== TEXTO

Na mensagem, sucinta, dirigida ao Parlamento, Siqueira Campos comunica renúncia ao cargo e revela desejo de continuar contribuindo com o Estado. Mais cedo Siqueira deixa claro que estava deixando o governo para permitir que o filho, o ex-secretário de Relações Institucionais Eduardo Siqueira Campos, do PTB, pudesse postular candidatura ao governo do Estado.
Em seu primeiro pronunciamento sobre o assunto o governador rasgou elogios ao filho, que disse considerar muito melhor que ele. “Eduardo é 500 vezes melhor do que eu, se é que eu tenho alguma coisa de boa. Mas ele é infinitamente melhor do que eu”, asseverou. Siqueira fez questão de afirmar que o filho não vai impor candidatura. Como se a renúncia não tivesse sido trabalhada para ser justamente uma imposição sobre o grupo, como forma de garantir total prioridade ao filho na sucessão. Se o plano vai dar certo ou não, só com o tempo vamos poder avaliar. Mas, foi planejado para que o ex-governador mantenha total controle do governo, o que inclui uso da máquina.
A renúncia que surpreendeu o meio político ainda não foi completamente digerida nem mesmo pelos governistas. Para a oposição foi um golpe contra a gestão com objetivo eleitoreiro. O ex-governador Marcelo Miranda (PMDB) estranha que a renúncia do vice veio antes da saída do governador. Para o ex-deputado federal e ex-prefeito de Porto Nacional Paulo Mourão falta respeito ao povo e compromisso com a coisa pública.

====

▸ **INSTRUÇÕES DE TRABALHO**
Retome o texto sobre a renúncia de Siqueira Campos e dê continuidade a ele a partir da última frase. A listagem não tem nenhuma relação com o texto.

== MATERIAL EXTRAÍDO

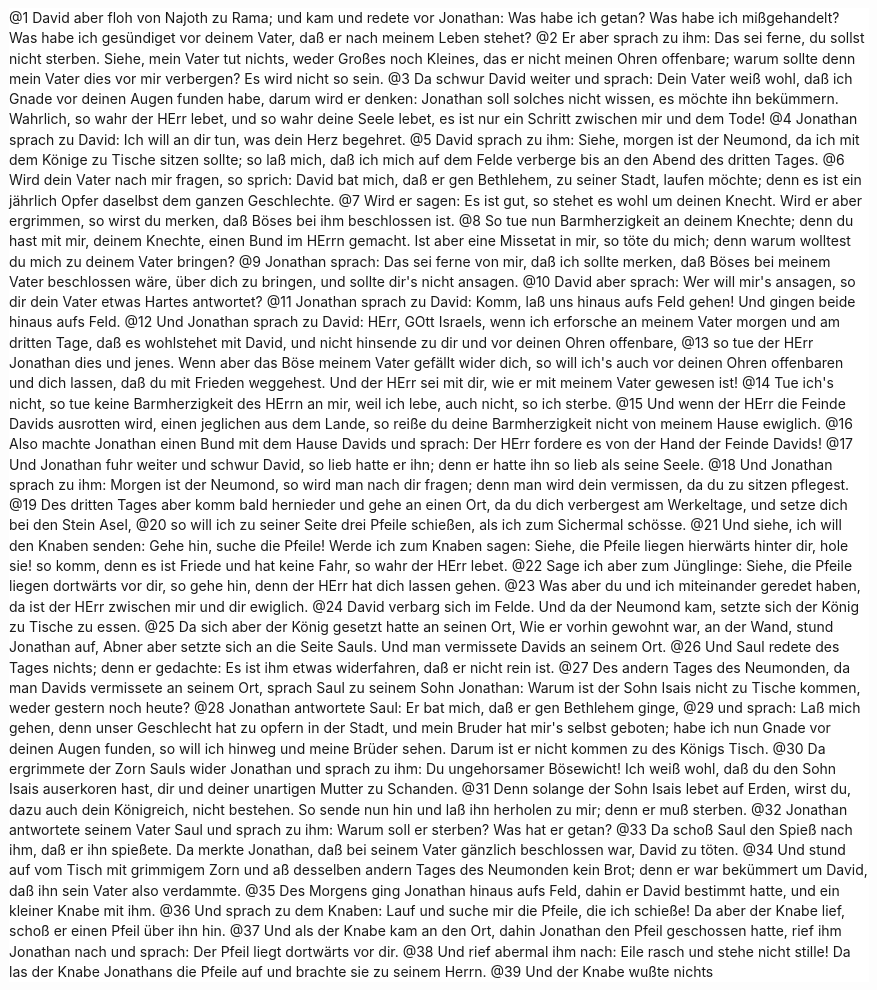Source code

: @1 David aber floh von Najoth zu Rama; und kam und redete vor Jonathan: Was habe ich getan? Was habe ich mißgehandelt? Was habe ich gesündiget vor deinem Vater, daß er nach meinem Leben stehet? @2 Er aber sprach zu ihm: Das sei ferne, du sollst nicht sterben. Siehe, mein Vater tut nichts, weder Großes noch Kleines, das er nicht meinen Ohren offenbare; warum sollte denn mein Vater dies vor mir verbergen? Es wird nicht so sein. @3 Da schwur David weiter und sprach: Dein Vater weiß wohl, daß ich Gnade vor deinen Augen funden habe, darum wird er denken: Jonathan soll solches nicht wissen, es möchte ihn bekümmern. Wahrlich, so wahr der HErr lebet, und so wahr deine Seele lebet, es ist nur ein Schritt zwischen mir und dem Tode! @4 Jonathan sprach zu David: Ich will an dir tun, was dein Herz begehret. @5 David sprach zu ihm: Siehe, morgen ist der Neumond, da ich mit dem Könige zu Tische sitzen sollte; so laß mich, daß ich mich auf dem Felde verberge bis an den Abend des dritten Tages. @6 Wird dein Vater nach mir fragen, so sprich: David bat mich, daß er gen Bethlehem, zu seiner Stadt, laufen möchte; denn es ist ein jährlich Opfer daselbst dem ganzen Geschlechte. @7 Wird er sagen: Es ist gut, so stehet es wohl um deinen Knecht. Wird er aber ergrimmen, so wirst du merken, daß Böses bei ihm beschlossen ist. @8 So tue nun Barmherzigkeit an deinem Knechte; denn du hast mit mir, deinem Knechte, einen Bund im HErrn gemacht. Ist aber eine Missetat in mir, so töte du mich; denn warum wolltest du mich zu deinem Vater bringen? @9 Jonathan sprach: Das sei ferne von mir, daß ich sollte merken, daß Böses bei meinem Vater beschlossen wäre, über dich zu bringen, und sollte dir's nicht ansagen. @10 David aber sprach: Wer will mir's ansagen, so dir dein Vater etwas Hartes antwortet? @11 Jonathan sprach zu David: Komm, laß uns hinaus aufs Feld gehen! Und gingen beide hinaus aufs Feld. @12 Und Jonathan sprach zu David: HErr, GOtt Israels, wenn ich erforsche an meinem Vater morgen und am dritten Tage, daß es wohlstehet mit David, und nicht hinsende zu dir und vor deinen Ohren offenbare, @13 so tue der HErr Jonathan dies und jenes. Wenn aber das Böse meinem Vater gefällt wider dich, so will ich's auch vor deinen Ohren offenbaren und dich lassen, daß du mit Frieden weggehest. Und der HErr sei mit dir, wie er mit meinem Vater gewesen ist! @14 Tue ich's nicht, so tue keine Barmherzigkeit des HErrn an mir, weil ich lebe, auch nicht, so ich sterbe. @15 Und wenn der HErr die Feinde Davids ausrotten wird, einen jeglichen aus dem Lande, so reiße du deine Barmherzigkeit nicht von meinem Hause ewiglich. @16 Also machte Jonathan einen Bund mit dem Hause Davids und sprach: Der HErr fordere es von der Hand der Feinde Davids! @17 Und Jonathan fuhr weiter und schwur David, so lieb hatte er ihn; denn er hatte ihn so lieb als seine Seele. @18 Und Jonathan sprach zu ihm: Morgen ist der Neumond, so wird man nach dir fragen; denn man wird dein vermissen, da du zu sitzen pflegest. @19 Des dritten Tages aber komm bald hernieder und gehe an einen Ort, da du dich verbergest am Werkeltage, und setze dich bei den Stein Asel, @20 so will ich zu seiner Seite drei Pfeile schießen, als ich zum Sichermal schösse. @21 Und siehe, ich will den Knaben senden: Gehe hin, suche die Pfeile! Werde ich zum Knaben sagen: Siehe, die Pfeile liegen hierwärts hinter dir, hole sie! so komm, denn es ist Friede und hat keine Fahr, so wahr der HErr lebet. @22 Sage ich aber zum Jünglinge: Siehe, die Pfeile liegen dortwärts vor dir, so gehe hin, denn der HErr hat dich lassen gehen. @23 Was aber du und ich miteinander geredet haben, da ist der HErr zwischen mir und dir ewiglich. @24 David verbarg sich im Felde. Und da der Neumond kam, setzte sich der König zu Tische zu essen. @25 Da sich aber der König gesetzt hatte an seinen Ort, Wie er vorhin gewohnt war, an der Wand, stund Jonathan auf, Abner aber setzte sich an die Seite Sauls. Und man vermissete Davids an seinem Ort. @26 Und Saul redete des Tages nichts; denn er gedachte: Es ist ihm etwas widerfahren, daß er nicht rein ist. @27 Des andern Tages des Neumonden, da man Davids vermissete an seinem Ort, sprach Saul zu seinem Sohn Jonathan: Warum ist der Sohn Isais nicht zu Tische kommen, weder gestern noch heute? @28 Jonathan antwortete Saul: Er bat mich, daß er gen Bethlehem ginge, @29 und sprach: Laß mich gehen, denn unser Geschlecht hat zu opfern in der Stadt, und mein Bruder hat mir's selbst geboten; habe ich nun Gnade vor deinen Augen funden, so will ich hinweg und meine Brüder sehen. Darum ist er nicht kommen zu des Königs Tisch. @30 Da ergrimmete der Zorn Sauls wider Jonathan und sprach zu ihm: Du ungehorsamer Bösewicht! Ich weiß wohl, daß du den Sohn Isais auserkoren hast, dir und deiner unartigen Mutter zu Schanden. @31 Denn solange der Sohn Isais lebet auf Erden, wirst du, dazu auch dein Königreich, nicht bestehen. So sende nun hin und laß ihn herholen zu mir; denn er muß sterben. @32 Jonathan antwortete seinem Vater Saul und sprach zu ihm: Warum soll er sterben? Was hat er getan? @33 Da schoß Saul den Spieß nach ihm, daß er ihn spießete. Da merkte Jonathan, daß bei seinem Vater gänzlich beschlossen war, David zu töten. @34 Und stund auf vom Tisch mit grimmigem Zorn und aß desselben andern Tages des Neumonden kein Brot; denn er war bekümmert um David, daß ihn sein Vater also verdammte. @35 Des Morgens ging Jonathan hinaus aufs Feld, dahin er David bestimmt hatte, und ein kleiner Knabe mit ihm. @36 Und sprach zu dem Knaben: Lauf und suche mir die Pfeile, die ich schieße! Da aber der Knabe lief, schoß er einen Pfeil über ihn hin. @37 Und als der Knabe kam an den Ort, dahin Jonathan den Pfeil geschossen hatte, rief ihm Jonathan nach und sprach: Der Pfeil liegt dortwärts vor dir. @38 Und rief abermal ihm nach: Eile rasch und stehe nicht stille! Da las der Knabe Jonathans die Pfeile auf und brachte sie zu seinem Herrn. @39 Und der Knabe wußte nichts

====
== MATERIAL EXTRAÍDO

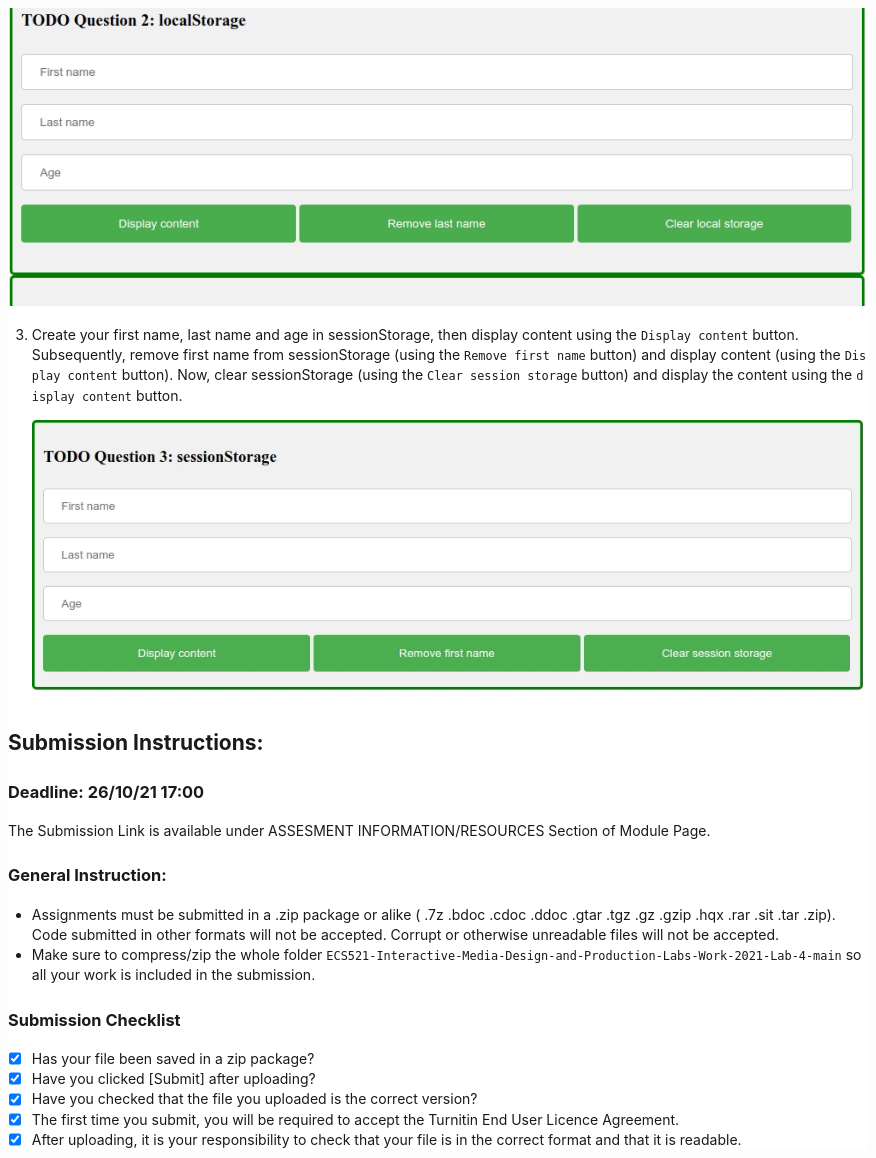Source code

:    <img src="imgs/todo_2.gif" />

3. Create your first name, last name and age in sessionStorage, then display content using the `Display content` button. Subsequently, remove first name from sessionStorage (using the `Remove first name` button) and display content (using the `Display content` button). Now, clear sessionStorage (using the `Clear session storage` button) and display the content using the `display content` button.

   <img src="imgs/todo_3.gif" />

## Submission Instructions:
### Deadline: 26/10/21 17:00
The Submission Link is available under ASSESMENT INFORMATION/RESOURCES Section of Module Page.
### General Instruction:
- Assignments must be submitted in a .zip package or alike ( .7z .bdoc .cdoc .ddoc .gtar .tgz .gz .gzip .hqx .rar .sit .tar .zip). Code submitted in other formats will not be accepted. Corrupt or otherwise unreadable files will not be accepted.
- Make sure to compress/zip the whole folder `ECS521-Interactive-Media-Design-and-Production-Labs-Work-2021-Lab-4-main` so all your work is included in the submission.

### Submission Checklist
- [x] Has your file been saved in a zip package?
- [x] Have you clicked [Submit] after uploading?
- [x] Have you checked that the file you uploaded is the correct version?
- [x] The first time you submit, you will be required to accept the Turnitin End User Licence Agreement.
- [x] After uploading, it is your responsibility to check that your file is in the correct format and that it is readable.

====
== MATERIAL EXTRAÍDO

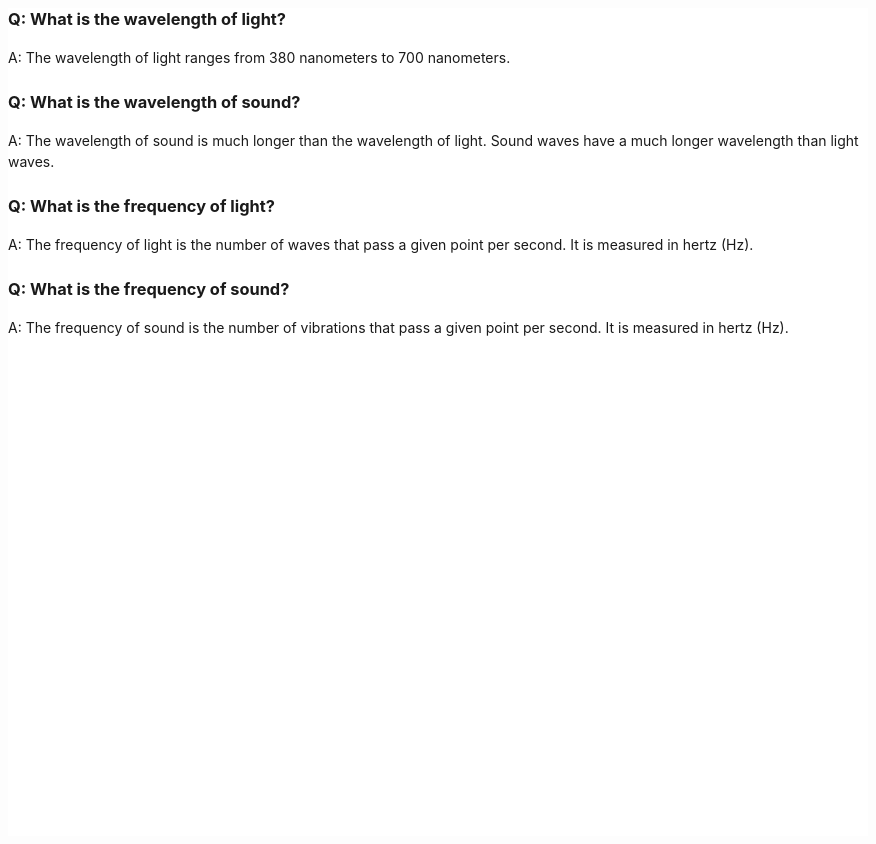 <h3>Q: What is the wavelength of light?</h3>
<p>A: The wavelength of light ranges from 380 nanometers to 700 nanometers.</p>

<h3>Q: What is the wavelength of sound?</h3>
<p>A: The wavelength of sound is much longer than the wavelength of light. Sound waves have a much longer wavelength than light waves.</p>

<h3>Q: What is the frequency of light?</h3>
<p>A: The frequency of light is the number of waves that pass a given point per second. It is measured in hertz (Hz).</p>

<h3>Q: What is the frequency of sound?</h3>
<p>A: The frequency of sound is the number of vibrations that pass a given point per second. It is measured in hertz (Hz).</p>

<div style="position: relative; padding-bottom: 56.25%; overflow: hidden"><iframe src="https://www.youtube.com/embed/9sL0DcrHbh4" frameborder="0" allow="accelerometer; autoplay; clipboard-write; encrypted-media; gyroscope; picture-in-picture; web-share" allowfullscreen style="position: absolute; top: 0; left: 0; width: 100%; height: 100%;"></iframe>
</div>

====

▸ **RESULTADO DO EXERCÍCIO**
A renúncia começou a se materializar na quinta-feira, 3, meia-noite, quando o vice-governador, João Oliveira (DEM), entregou carta-renúncia comunicando os motivos da decisão. “Fui eleito pelo Democratas e no Democratas permaneci. Fui eleito com este grupo e com este grupo permaneci, com orgulho e honra. Não mudei e nem traí, continuo fiel, humilde e acima de tudo confiável”, disse num trecho da carta em que declara que está deixando o governo para contribuir com a consolidação de um projeto político. “É desta forma, para este fim que declaro a minha decisão em caráter irrevogável e irretratável de renunciar ao cargo de vice-governador do Estado do Tocantins”, diz o texto.
O ex-vice-governador faz questão de destacar que continua confiável. A renúncia foi um gesto de demonstração de confiança, mas ela aconteceu por desconfiança de que não cumpriria acordos sigilosos. Sua permanência no governo era um grande entrave. João Oliveira foi indicado pela senadora Kátia Abreu e nunca foi bem visto no Palácio Araguaia. Agora, após a renúncia, pode ser que ganhe algo em troca pelo gesto de lealdade.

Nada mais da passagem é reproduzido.